Alerter le Comité social et économique

Le Comité social et économique (CSE) a pour rôle de contribuer à la protection de la sécurité ainsi que de la santé physique et mentale des travailleurs d’une entreprise. Ainsi, il dispose d’un droit d’alerte en cas de souffrance d’un salarié au travail. S’il constate l’existence d’un danger imminent et grave, il doit alerter immédiatement l’employeur. Ce dernier doit réagir en demandant de faire cesser les agissements à l’origine de la souffrance au travail ou d’engager une enquête. Si l’employeur ne fait rien, une action prud’homale peut être intentée.

Saisir le Conseil de prud’hommes

La saisine du Conseil de prud’hommes doit être réalisée en dernier recours. Elle consiste à demander la résiliation judiciaire du contrat de travail en invoquant que l’employeur a gravement manqué à son obligation contractuelle.

Points clés à retenir :

  • En cas de souffrance au travail, le salarié doit d’abord en informer l’employeur par écrit ou alerter le CSE et contacter le médecin du travail pour qu’il diagnostique le problème ;
  • Si ces tentatives échouent, le travailleur peut saisir le Conseil de prud’hommes.

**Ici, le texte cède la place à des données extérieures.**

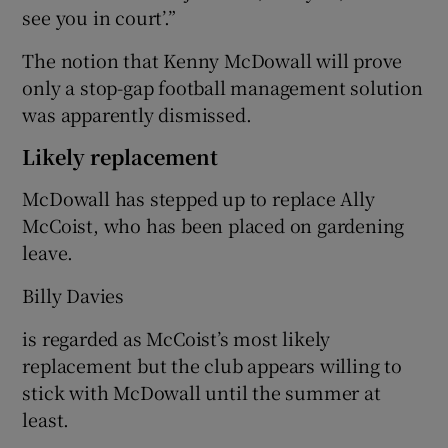
see you in court’.”
The notion that Kenny McDowall will prove
only a stop-gap football management solution
was apparently dismissed.
Likely replacement
McDowall has stepped up to replace Ally
McCoist, who has been placed on gardening
leave.
Billy Davies
is regarded as McCoist’s most likely
replacement but the club appears willing to
stick with McDowall until the summer at
least.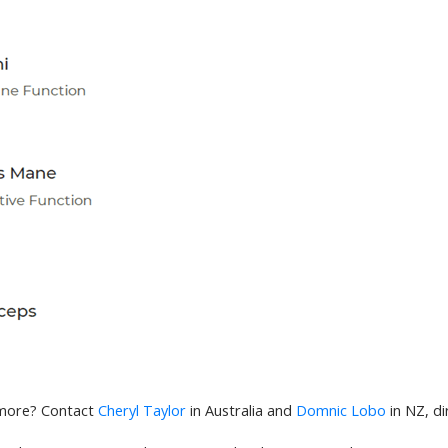
 more? Contact
Cheryl Taylor
in Australia and
Domnic Lobo
in NZ, di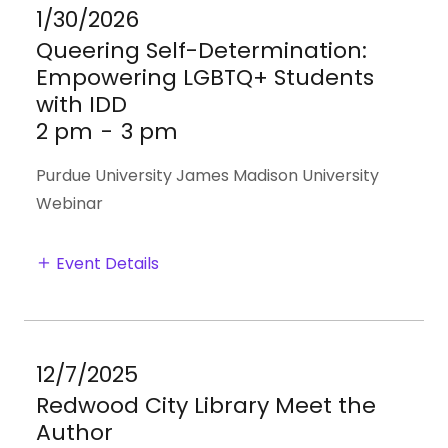
1/30/2026
Queering Self-Determination:
Empowering LGBTQ+ Students
with IDD
2 pm
-
3 pm
Purdue University James Madison University
Webinar
Event Details
12/7/2025
Redwood City Library Meet the
Author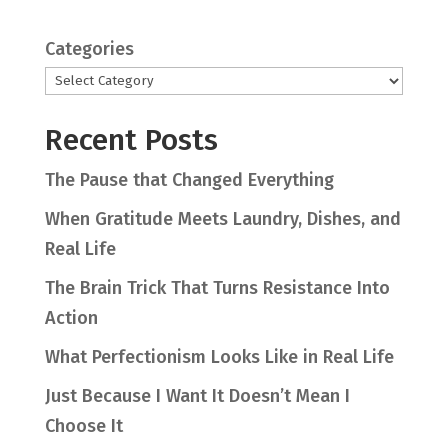
Categories
Recent Posts
The Pause that Changed Everything
When Gratitude Meets Laundry, Dishes, and
Real Life
The Brain Trick That Turns Resistance Into
Action
What Perfectionism Looks Like in Real Life
Just Because I Want It Doesn’t Mean I
Choose It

Comment lutter contre la souffrance au travail ?

L’employeur a plusieurs obligations pour assurer la sécurité et la santé des salariés et prévenir ainsi la souffrance au travail. Vous trouverez ci-dessous leur liste :

  • Poser les règles permettant d’anticiper les risques psychosociaux au sein de l’entreprise dans le règlement intérieur et le document unique d’évaluation des risques ;
  • Veiller au respect des visites périodiques et de la visite d’information et de prévention qui permettent au professionnel de santé d’interroger les travailleurs sur leur état de santé et de les orienter vers le médecin du travail en cas de besoin ;
  • S’assurer que les salariés ne soient pas en surcharge de travail.

Outre ces obligations, l’employeur doit savoir identifier les signes du mal-être au travail. Ensuite, il est essentiel de communiquer avec le travailleur victime afin de comprendre les causes du problème et de prendre les mesures les mieux adaptées.

Points clés à retenir :

  • Pour lutter contre la souffrance au travail, l’employeur doit poser les règles visant à prévenir ce problème ;
  • La communication est également importante.

Pour conclure, le Code du travail prévoit plusieurs solutions pour les salariés face à la souffrance au travail. Il précise également les obligations patronales pour lutter contre ce problème.